Private donors step in to keep parks going


Associated Press

DELAWARE, Ohio

Private donors and volunteers are stepping up to help maintain state parks in Ohio, where budget cuts have left the parks system with more than $550 million in unmet repairs.

Throughout Ohio, 54 nonprofit groups are raising money and recruiting volunteers to help make the parks better, said Jim Henehan, a spokesman for the system. They raised a total of $600,000 last year.

At the Alum Creek State Park in Delaware, private funds maintain a sailboat marina, which has a new $87,000 shelter house available to the public to rent. Volunteers maintain mountain bike, horse and hiking trails. Eagle Scouts have planted flowers, and a new disc golf course comes courtesy of players’ groups that are raising money for targets, concrete tee pads and signs.

“Our partnerships, friends groups and volunteers have dramatically helped us weather the economic storm right now,” said John Hunter, acting chief of Ohio state parks.

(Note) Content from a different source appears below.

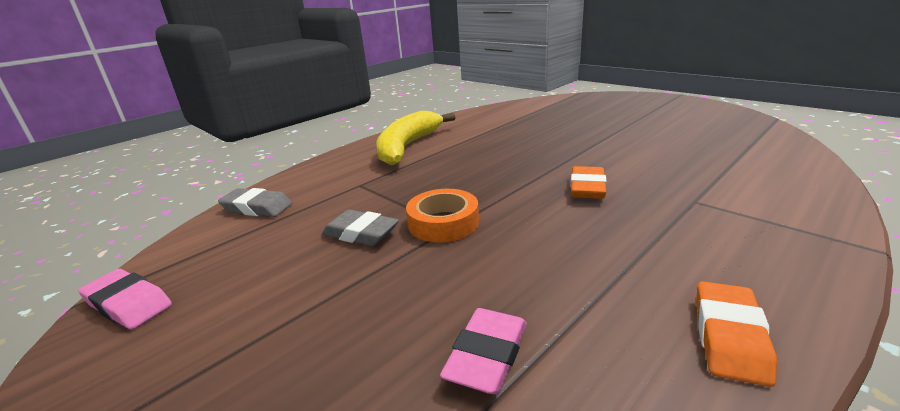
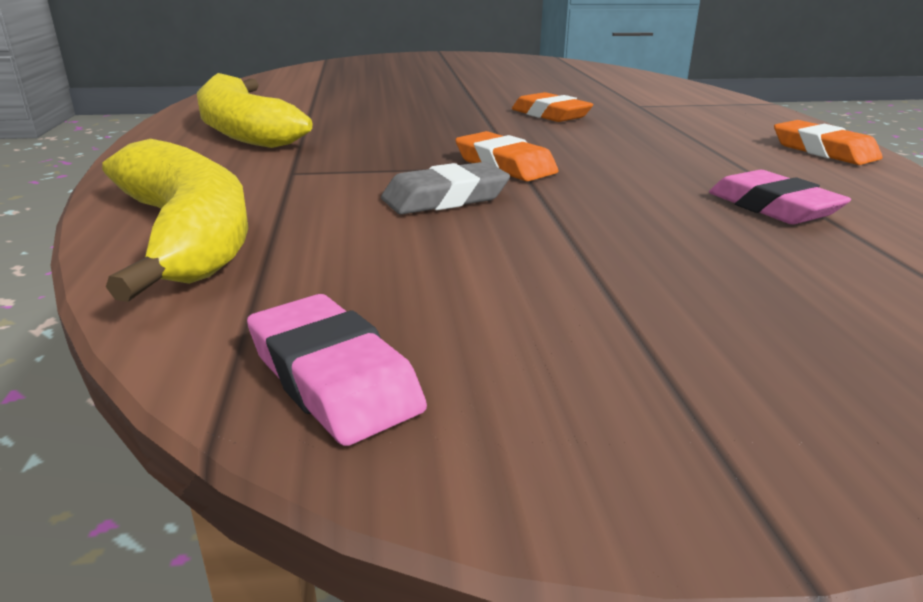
camera: 55 degrees left, 0 degrees up
pink eraser [78,269,172,329] -> pink eraser turned 75 degrees clockwise [247,294,427,446]
grey eraser [218,188,292,217] -> yellow banana [102,139,248,302]
orange tape [406,189,479,242] -> orange eraser [455,131,559,181]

Ken Rollins of Mid-Ohio Organized Disc Golf said his group raised the $6,000 for targets at Alum Creek after successfully leading the opening of a similar course at Delaware Lake State Park. Other groups are donating $100 each to pay for the tee pads — concrete squares where players launch their discs to start each hole — and paying for signs.

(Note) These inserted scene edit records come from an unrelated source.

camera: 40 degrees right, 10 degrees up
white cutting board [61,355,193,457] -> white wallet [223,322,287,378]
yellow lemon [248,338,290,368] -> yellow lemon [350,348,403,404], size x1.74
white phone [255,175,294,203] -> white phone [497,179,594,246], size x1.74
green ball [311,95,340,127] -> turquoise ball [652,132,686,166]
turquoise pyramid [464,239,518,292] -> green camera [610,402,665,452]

“The labor that has been involved in it has been donated labor,” Rollins said. “People go out on weekends and pour concrete and do all the finishing work.”

Ohio’s 74 state parks have taken cut after cut over the past decade. Since 2000, the parks system has lost about $17.5 million in annual state support, meaning cuts in the crews that mow, clean bathrooms and pick up trash.

In 2004, dog lovers proposed a fenced area at Alum Creek where dogs could run and swim along a grassy shore shaded by apple trees. Today, the dog park is one of the most-used areas of the overall park. Volunteers built the fences, plant new grass and hold monthly clean-ups.

Victor Ricks, who manages Alum Creek State Park, said he was initially skeptical about how much volunteers could do. But after seeing the success of the disc golf course and the dog park, Ricks said he’s ready to listen to anyone who can come up with the resources.